Directions: Please rewrite every one of the records below, replacing "Rendered" with "Displayed" and keeping everything else as it is.

** begin Extracted data **

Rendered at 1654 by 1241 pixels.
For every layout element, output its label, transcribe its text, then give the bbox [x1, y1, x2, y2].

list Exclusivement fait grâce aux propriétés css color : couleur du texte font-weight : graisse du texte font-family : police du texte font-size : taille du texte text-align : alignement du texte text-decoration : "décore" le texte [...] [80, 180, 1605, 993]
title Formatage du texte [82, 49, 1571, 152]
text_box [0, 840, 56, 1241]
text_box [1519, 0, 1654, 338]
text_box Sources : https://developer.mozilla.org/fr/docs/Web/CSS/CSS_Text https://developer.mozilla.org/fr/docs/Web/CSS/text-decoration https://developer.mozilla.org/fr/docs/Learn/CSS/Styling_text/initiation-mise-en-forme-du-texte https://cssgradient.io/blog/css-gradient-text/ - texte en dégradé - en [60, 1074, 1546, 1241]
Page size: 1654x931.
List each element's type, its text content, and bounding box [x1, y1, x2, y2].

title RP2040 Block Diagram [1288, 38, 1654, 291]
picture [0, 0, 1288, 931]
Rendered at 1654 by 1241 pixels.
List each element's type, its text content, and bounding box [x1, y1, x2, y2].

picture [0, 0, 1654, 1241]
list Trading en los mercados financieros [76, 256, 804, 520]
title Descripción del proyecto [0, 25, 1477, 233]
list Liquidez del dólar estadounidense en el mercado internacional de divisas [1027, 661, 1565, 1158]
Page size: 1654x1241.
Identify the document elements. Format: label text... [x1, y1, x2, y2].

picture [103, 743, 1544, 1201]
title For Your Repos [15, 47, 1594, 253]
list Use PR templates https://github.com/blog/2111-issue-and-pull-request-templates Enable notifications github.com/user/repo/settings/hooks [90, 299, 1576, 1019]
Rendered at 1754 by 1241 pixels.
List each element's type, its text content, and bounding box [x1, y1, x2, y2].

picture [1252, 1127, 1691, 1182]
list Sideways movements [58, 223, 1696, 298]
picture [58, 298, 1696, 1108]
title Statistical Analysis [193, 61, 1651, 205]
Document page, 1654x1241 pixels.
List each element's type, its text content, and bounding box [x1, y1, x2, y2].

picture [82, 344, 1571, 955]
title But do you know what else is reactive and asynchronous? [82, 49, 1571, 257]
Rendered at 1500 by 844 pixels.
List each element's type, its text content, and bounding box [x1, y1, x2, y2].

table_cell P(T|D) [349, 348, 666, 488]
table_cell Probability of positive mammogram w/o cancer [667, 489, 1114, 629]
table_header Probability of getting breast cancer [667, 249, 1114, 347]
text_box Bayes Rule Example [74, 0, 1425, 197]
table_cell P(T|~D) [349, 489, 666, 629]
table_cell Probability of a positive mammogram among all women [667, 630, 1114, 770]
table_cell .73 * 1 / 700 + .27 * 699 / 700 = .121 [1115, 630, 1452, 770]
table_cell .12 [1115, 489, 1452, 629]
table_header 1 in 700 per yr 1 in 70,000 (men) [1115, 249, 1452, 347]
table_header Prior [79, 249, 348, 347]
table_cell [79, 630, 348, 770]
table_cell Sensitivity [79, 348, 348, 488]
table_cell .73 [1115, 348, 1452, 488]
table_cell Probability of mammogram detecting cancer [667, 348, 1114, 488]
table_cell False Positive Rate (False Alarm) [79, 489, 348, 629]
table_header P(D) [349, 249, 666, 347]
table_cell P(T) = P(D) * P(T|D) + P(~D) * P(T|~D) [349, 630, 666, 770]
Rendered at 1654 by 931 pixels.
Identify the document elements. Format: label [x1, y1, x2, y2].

** end Extracted data **

The completed task:
Displayed at 1654 by 1241 pixels.
For every layout element, output its label, transcribe its text, then give the bbox [x1, y1, x2, y2].

list Exclusivement fait grâce aux propriétés css color : couleur du texte font-weight : graisse du texte font-family : police du texte font-size : taille du texte text-align : alignement du texte text-decoration : "décore" le texte [...] [80, 180, 1605, 993]
title Formatage du texte [82, 49, 1571, 152]
text_box [0, 840, 56, 1241]
text_box [1519, 0, 1654, 338]
text_box Sources : https://developer.mozilla.org/fr/docs/Web/CSS/CSS_Text https://developer.mozilla.org/fr/docs/Web/CSS/text-decoration https://developer.mozilla.org/fr/docs/Learn/CSS/Styling_text/initiation-mise-en-forme-du-texte https://cssgradient.io/blog/css-gradient-text/ - texte en dégradé - en [60, 1074, 1546, 1241]
Page size: 1654x931.
List each element's type, its text content, and bounding box [x1, y1, x2, y2].

title RP2040 Block Diagram [1288, 38, 1654, 291]
picture [0, 0, 1288, 931]
Displayed at 1654 by 1241 pixels.
List each element's type, its text content, and bounding box [x1, y1, x2, y2].

picture [0, 0, 1654, 1241]
list Trading en los mercados financieros [76, 256, 804, 520]
title Descripción del proyecto [0, 25, 1477, 233]
list Liquidez del dólar estadounidense en el mercado internacional de divisas [1027, 661, 1565, 1158]
Page size: 1654x1241.
Identify the document elements. Format: label text... [x1, y1, x2, y2].

picture [103, 743, 1544, 1201]
title For Your Repos [15, 47, 1594, 253]
list Use PR templates https://github.com/blog/2111-issue-and-pull-request-templates Enable notifications github.com/user/repo/settings/hooks [90, 299, 1576, 1019]
Displayed at 1754 by 1241 pixels.
List each element's type, its text content, and bounding box [x1, y1, x2, y2].

picture [1252, 1127, 1691, 1182]
list Sideways movements [58, 223, 1696, 298]
picture [58, 298, 1696, 1108]
title Statistical Analysis [193, 61, 1651, 205]
Document page, 1654x1241 pixels.
List each element's type, its text content, and bounding box [x1, y1, x2, y2].

picture [82, 344, 1571, 955]
title But do you know what else is reactive and asynchronous? [82, 49, 1571, 257]
Displayed at 1500 by 844 pixels.
List each element's type, its text content, and bounding box [x1, y1, x2, y2].

table_cell P(T|D) [349, 348, 666, 488]
table_cell Probability of positive mammogram w/o cancer [667, 489, 1114, 629]
table_header Probability of getting breast cancer [667, 249, 1114, 347]
text_box Bayes Rule Example [74, 0, 1425, 197]
table_cell P(T|~D) [349, 489, 666, 629]
table_cell Probability of a positive mammogram among all women [667, 630, 1114, 770]
table_cell .73 * 1 / 700 + .27 * 699 / 700 = .121 [1115, 630, 1452, 770]
table_cell .12 [1115, 489, 1452, 629]
table_header 1 in 700 per yr 1 in 70,000 (men) [1115, 249, 1452, 347]
table_header Prior [79, 249, 348, 347]
table_cell [79, 630, 348, 770]
table_cell Sensitivity [79, 348, 348, 488]
table_cell .73 [1115, 348, 1452, 488]
table_cell Probability of mammogram detecting cancer [667, 348, 1114, 488]
table_cell False Positive Rate (False Alarm) [79, 489, 348, 629]
table_header P(D) [349, 249, 666, 347]
table_cell P(T) = P(D) * P(T|D) + P(~D) * P(T|~D) [349, 630, 666, 770]
Displayed at 1654 by 931 pixels.
Identify the document elements. Format: label [x1, y1, x2, y2].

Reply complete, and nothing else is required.